BEGIN
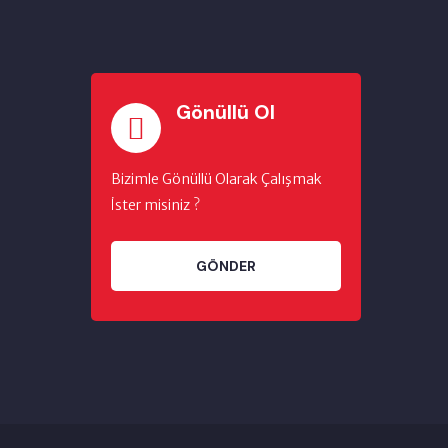
Gönüllü Ol
Bizimle Gönüllü Olarak Çalışmak
İster misiniz ?
GÖNDER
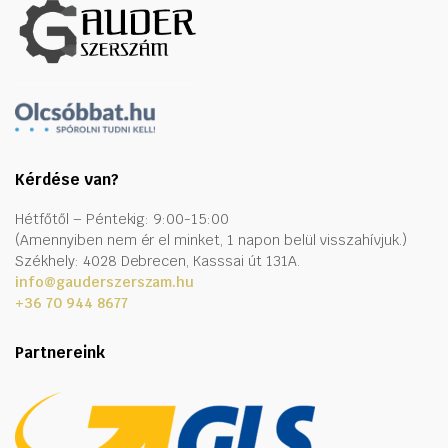
Kérdése van?
Hétfőtől – Péntekig: 9:00-15:00
(Amennyiben nem ér el minket, 1 napon belül visszahívjuk.)
Székhely: 4028 Debrecen, Kasssai út 131A.
info@gauderszerszam.hu
+36 70 944 8677
Partnereink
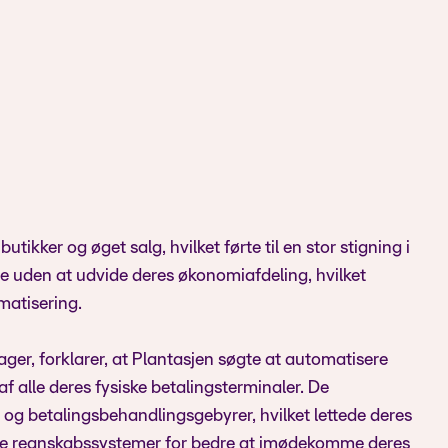
tikker og øget salg, hvilket førte til en stor stigning i
e uden at udvide deres økonomiafdeling, hvilket
matisering.
r, forklarer, at Plantasjen søgte at automatisere
f alle deres fysiske betalingsterminaler. De
 og betalingsbehandlingsgebyrer, hvilket lettede deres
tede regnskabssystemer for bedre at imødekomme deres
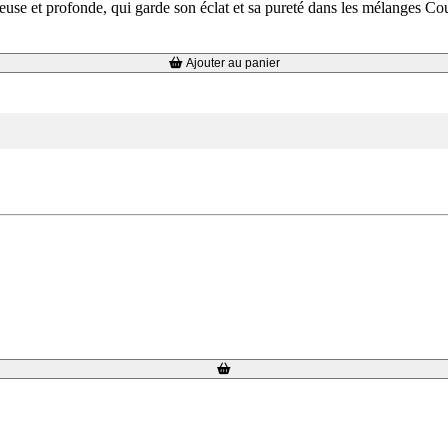
neuse et profonde, qui garde son éclat et sa pureté dans les mélanges 
Ajouter au panier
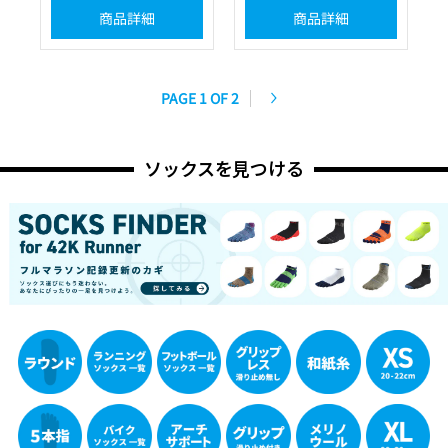
商品詳細
商品詳細
PAGE 1 OF 2
ソックスを見つける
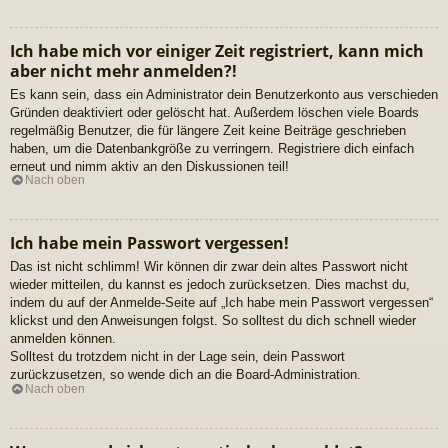
Ich habe mich vor einiger Zeit registriert, kann mich
aber nicht mehr anmelden?!
Es kann sein, dass ein Administrator dein Benutzerkonto aus verschieden
Gründen deaktiviert oder gelöscht hat. Außerdem löschen viele Boards
regelmäßig Benutzer, die für längere Zeit keine Beiträge geschrieben
haben, um die Datenbankgröße zu verringern. Registriere dich einfach
erneut und nimm aktiv an den Diskussionen teil!
Nach oben
Ich habe mein Passwort vergessen!
Das ist nicht schlimm! Wir können dir zwar dein altes Passwort nicht
wieder mitteilen, du kannst es jedoch zurücksetzen. Dies machst du,
indem du auf der Anmelde-Seite auf „Ich habe mein Passwort vergessen“
klickst und den Anweisungen folgst. So solltest du dich schnell wieder
anmelden können.
Solltest du trotzdem nicht in der Lage sein, dein Passwort
zurückzusetzen, so wende dich an die Board-Administration.
Nach oben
END
# Work order
Extract the run of lines beginning with the line that holds "Ajouter au panier" and ending at the last line of the data, inclusive. Exclude any pictures from the copy.

# Result of the task
Ajouter au panier
商品詳細
商品詳細
PAGE 1 OF 2
ソックスを見つける
Ich habe mich vor einiger Zeit registriert, kann mich
aber nicht mehr anmelden?!
Es kann sein, dass ein Administrator dein Benutzerkonto aus verschieden
Gründen deaktiviert oder gelöscht hat. Außerdem löschen viele Boards
regelmäßig Benutzer, die für längere Zeit keine Beiträge geschrieben
haben, um die Datenbankgröße zu verringern. Registriere dich einfach
erneut und nimm aktiv an den Diskussionen teil!
Nach oben
Ich habe mein Passwort vergessen!
Das ist nicht schlimm! Wir können dir zwar dein altes Passwort nicht
wieder mitteilen, du kannst es jedoch zurücksetzen. Dies machst du,
indem du auf der Anmelde-Seite auf „Ich habe mein Passwort vergessen“
klickst und den Anweisungen folgst. So solltest du dich schnell wieder
anmelden können.
Solltest du trotzdem nicht in der Lage sein, dein Passwort
zurückzusetzen, so wende dich an die Board-Administration.
Nach oben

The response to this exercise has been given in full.